Que cachait-on encore au pauvre Terada ? Le non-droit à la vie
(un concept signifiant pour un planteur d'aubergines ou un laitier : le
satori, la mort volontaire à la guerre, la pendaison pour meurtre,
la décapitation pour crime de les-majesté) était
le crédo des voies académiques pour la recherche du pouvoir
et de la vérité (dô). Des voies parfaitement synchronisées
à l'évolution des lois, à l'autoritarisme des prédateurs
et à la souveraineté du Global Superleague (les 16 plus
grosses banques au monde).
Les casuistes libéraux (dont on finirait par parler tant ils insistaient),
maîtres d'une métaphysique pénale du comportement
sexuel, de la parole, de la conscience, du mouvement, entraînaient
la pensée réactionnaire (pour les vieux, la nouvelle et
l'ancienne se vaudraient forcément tôt ou tard) au delà
de tout repère. Théoriquement, l'évolution se devait
d'être paradoxale, en opposition perpétuelle avec elle-même.

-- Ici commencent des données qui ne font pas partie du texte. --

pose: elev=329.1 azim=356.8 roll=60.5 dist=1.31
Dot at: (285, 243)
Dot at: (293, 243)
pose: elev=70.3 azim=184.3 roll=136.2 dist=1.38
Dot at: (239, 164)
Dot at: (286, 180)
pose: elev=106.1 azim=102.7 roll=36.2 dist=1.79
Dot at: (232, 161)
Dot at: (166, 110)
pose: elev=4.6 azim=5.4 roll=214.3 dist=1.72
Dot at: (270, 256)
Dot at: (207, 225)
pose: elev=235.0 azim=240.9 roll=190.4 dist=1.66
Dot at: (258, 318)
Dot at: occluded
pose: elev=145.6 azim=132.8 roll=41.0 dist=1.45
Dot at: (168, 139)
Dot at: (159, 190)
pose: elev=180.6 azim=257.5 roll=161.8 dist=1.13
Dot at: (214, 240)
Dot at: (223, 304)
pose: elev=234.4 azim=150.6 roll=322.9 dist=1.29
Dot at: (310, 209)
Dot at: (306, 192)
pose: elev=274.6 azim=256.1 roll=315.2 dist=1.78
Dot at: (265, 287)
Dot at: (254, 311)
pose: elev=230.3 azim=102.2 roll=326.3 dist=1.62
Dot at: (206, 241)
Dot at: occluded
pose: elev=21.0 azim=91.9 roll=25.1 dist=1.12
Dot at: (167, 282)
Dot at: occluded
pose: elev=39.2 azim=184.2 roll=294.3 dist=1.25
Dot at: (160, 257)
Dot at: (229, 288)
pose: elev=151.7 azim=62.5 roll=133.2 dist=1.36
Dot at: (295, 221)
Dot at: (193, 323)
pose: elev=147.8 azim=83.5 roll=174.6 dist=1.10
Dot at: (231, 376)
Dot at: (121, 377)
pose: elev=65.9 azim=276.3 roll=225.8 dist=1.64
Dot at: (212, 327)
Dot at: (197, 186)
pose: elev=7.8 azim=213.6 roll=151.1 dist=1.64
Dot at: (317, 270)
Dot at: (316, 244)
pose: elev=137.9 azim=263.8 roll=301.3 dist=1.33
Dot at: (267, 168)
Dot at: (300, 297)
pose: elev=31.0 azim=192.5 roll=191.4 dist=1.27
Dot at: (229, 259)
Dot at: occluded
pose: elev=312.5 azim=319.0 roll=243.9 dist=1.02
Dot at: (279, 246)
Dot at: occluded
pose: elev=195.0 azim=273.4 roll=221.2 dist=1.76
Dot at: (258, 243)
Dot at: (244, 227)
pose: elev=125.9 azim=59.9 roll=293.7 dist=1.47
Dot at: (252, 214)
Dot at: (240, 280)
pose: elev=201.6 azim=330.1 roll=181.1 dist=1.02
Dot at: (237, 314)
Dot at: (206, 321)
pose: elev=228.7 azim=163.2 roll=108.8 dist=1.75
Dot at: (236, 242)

Ce n'était plus, en effet, par la propriété privée
(les soldats, les familles des soldats et les petits pensionnés,
ne l'avaient jamais connue) et par la satisfaction de ses besoins que
la personne existait comme raison. La personne, désormais fracturée
et coupable, existait en tant qu'entité sans conscience soumise
par absorption à l'économie concurrentielle mondialisée,
sécurisée, stabilisée (?). Une mutation qui imputait
à la justice globale (quasi-privatisée) la pleine responsabilité
de soudaines épidémies de meurtres qui fauchaient sans pitié
les faibles, les exclus et les pauvres.
En fait, les princes avides (ceux qui avaient pensé le corporatisme
aux Etats-Unis au XIXème siècle, la reconstruction européenne
en 1918 et en 1945, le sauvetage du Japon en 1946, et qui manipulaient
aujourd'hui la mémoire individuelle et collective) avaient établi
le fondement légal d'une ère totalitaire nouvelle, post-civile.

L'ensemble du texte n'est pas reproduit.